É interessante que esta categoria surja por iniciativa dos entrevistados
mostrando as dificuldades organizacionais existentes na escola que estão
implícitas na expressão “ajuda à direção”. A falta de pessoal especializado nas
escolas públicas da rede leva o coordenador a exercer múltiplas atividades que
não estão diretamente relacionadas com a sua função. São estas: porteiro, “abro a
escola e fecho a escola”; secretário escolar, “faço declaração” e “atendo telefone”
(Shana); professor, “acabo pegando turma” (Solange) e diretor-adjunto, “a gente
passou sem diretor-adjunto alguns meses então eu dou apoio à diretora” (Elena).
Oliveira (2004) confirma, em suas pesquisas, esta realidade ao afirmar que:
Na atualidade novas questões são trazidas ao debate, e as discussões sobre os processos de flexibilização e precarização das relações de emprego e trabalho chegam também ao campo da gestão escolar. As teses sobre desvalorização e desqualificação da força de trabalho, bem como sobre desprofissionalização e proletarização do magistério, continuam a ensejar estudos e pesquisas de caráter teórico e empírico. Tais estudos indicam que as reformas educacionais mais recentes têm repercutido sobre a organização escolar, provocando uma re-estruturação do trabalho pedagógico (p. 1128).

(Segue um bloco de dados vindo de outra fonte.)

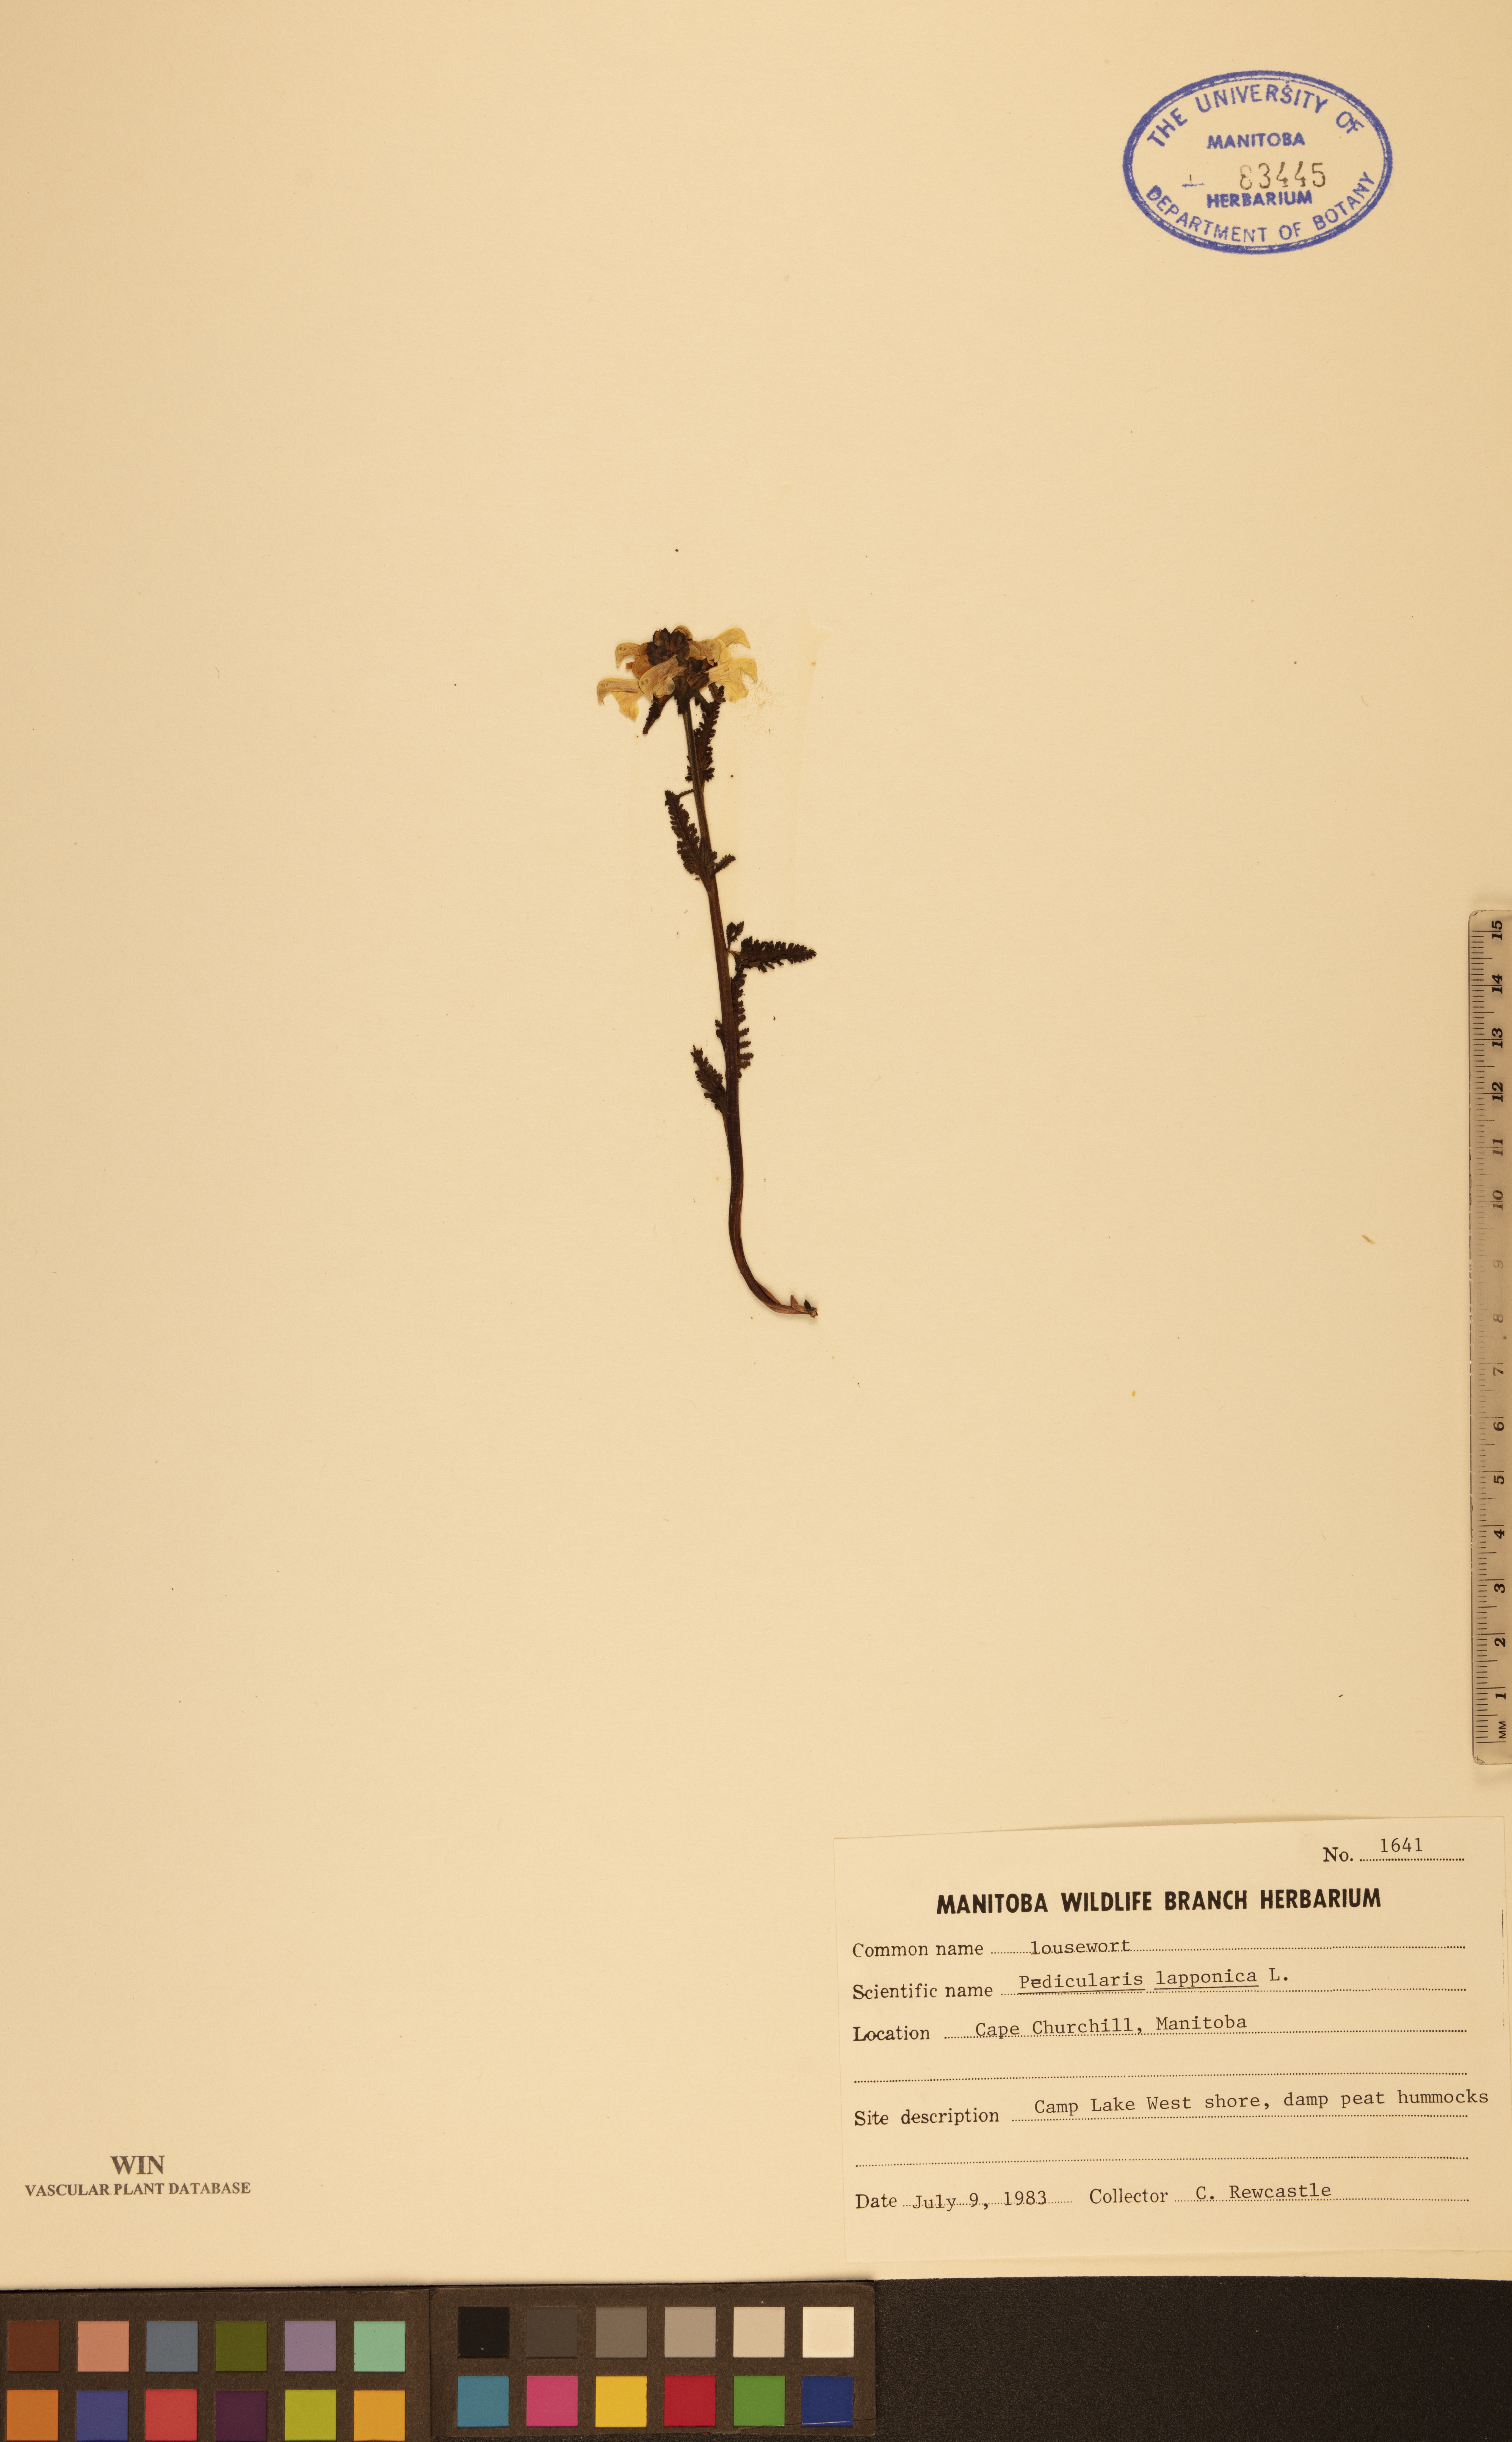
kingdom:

Sobre a questão da falta de pessoal existente na escola, as causas mais
prováveis podem ser a repercussão do desequilíbrio financeiro, resultando em
falta de investimentos por parte do poder público na área educacional quando se
refere à construção de uma escola pública decente, em termos de qualidade de
atendimento e estrutura funcional.
No próximo capítulo, a formação continuada é apresentada como parte do
processo de desenvolvimento profissional do coordenador pedagógico e os
múltiplos saberes necessários para o exercício de sua função.